Rencontre avec le réalisateur chinois Lou Ye, qui présente "Nuits d'ivresse printanières" au Festival de Cannes
Fils d’acteurs, né en 1965 à Shanghai, Lou Ye s’est imposé en quelques films – "Suzhou River", "Une jeunesse chinoise" – comme l’un des cinéastes les plus ambitieux mais aussi controversés de sa génération. Rencontre jeudi à Cannes, sur une plage débordante d’activité.
On répète beaucoup que "Nuits d’ivresse printanières" a été tourné clandestinement. De façon concrète, ça veut dire quoi ?
On croit que j’ai tourné dans ces conditions à cause de l’interdiction de travailler pendant cinq ans dont j’ai été frappé, mais non. Je travaille toujours de cette façon là. Je suis toujours prêt à ce qu’il y ait des gens qui m’empêchent de tourner et j’étais une nouvelle fois préparé à cette éventualité. Le bureau chinois du cinéma est dans son bon droit, c’est sa décision et c’est quelque chose que je ne maîtrise pas. Si bien que j’estime être très chanceux d’avoir pu terminer mon film.
Ce film peut-il vous mettre en danger ?
Le principal risque, c’est l’interruption de tournage dont je parlais. Mais c’est un risque à prendre car filmer librement en Chine, sans se soucier d’une interruption possible, est quelque chose qui procure une joie immense.

### Exercices
a – D'après l'entretien avec Lou Ye, pourquoi le réalisateur juge-t-il que le risque d'une interruption de tournage vaut la peine d'être pris ? Répondez en une à trois phrases.
b – Selon l'entretien avec Lou Ye, en quelle année et dans quelle ville le cinéaste est-il né ?
c – Poursuivez l'entretien avec Lou Ye à partir de sa dernière réponse.

[Entrées de données enregistrées]

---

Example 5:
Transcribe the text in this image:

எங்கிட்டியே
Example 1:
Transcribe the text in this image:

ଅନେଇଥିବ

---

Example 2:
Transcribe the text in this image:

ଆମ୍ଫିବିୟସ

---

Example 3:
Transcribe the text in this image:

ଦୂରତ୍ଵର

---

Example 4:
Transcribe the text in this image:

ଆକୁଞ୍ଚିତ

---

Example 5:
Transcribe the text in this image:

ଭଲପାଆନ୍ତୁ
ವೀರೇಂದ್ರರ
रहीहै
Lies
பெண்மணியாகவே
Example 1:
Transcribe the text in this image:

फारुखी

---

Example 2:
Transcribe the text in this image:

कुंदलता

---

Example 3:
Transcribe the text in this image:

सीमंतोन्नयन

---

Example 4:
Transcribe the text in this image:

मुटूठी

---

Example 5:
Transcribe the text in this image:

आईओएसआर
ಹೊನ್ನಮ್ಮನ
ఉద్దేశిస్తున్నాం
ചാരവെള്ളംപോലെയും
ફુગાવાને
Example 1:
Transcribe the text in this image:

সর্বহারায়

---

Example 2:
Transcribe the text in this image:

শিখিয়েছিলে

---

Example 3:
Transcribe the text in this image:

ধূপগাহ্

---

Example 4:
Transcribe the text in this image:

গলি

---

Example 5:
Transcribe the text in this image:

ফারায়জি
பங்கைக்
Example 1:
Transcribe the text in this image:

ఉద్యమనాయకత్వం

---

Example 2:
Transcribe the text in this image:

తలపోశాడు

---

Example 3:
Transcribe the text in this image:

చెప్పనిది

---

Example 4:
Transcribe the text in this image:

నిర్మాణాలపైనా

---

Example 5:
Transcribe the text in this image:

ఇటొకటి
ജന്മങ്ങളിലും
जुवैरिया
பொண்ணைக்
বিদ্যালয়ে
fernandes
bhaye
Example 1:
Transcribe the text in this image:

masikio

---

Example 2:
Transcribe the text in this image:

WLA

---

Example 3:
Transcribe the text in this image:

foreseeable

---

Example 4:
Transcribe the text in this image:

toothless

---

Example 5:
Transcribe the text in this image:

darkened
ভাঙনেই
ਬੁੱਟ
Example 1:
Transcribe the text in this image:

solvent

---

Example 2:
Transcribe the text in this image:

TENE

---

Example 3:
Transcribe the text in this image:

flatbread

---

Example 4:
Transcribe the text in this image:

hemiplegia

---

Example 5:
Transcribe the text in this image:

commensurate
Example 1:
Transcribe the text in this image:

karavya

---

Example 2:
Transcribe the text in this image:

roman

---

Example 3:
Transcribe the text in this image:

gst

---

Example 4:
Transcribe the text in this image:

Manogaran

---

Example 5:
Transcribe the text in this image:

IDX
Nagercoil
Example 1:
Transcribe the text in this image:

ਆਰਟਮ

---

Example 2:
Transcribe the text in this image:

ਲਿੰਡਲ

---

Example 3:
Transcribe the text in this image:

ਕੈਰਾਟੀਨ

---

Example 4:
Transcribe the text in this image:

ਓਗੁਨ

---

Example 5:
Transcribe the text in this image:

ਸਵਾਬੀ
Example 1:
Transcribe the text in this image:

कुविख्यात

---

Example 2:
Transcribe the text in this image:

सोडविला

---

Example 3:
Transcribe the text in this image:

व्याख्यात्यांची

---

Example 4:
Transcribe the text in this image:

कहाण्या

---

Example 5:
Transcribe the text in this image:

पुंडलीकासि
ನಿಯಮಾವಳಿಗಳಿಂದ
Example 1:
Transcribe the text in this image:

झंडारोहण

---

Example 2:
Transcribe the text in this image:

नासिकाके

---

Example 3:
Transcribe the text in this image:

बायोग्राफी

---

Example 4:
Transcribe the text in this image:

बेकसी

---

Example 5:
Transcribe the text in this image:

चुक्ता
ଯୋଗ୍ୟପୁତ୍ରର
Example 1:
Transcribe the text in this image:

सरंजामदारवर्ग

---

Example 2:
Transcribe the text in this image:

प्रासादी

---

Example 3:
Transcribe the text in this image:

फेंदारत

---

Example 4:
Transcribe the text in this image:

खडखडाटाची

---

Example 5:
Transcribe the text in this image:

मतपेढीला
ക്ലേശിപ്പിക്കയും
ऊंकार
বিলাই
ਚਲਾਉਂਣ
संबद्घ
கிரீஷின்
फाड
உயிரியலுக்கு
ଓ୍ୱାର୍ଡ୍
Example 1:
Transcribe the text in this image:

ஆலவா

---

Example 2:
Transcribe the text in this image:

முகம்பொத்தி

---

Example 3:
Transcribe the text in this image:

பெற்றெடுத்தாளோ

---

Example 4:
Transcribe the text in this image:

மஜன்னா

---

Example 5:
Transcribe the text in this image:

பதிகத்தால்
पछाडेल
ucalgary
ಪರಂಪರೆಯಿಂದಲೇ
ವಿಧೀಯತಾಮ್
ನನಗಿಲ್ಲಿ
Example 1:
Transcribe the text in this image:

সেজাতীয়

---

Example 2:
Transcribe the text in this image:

### Corrigé
a – Lou Ye estime que ce risque vaut la peine d'être pris parce que filmer librement en Chine procure une joie immense. Il parle de filmer sans se soucier d'une interruption possible.

b – En 1965, à Shanghai.

c –
Le thème du film n’est-il pas avant tout le désir, et la difficulté de l’assumer ?
Plus que le désir je dirais que c’est l’amour. Je me suis inspiré d’une nouvelle écrite en 1923 par Yu Dafu. A l’époque c’était un texte novateur car il mettait l’accent sur l’individu. Il me semblait que c’était un thème plus que jamais d’actualité.
La Chine actuelle se doit d’accepter des personnes qui ont des pensées différentes, des sentiments, des vies différentes. Dans le film, tous les personnages sont à la recherche d’un bonheur, de leur bonheur. On ne peut pas faire la différence entre le bon, le mauvais, l’homme, la femme. Tous ont en commun l’amour qui va au-delà des genres, au-delà de la morale. Tout peut arriver.
Comment avez-vous abordé les scènes de sexe, très réalistes ?
Nous avons beaucoup discuté avec les comédiens avant de les tourner. Ensuite, je les ai laissés oublier la caméra et devenir leurs personnages, dans ces scènes mais aussi dans la vie. Notre collaboration a été superbe car nous éprouvions une confiance et un respect mutuel.
Le film sera-t-il vu en Chine ?
Je suis un cinéaste, je ne maîtrise pas ces choses là. Mais j’espère que de plus en plus de spectateurs pourront voir mes films, en Chine comme à l’étranger.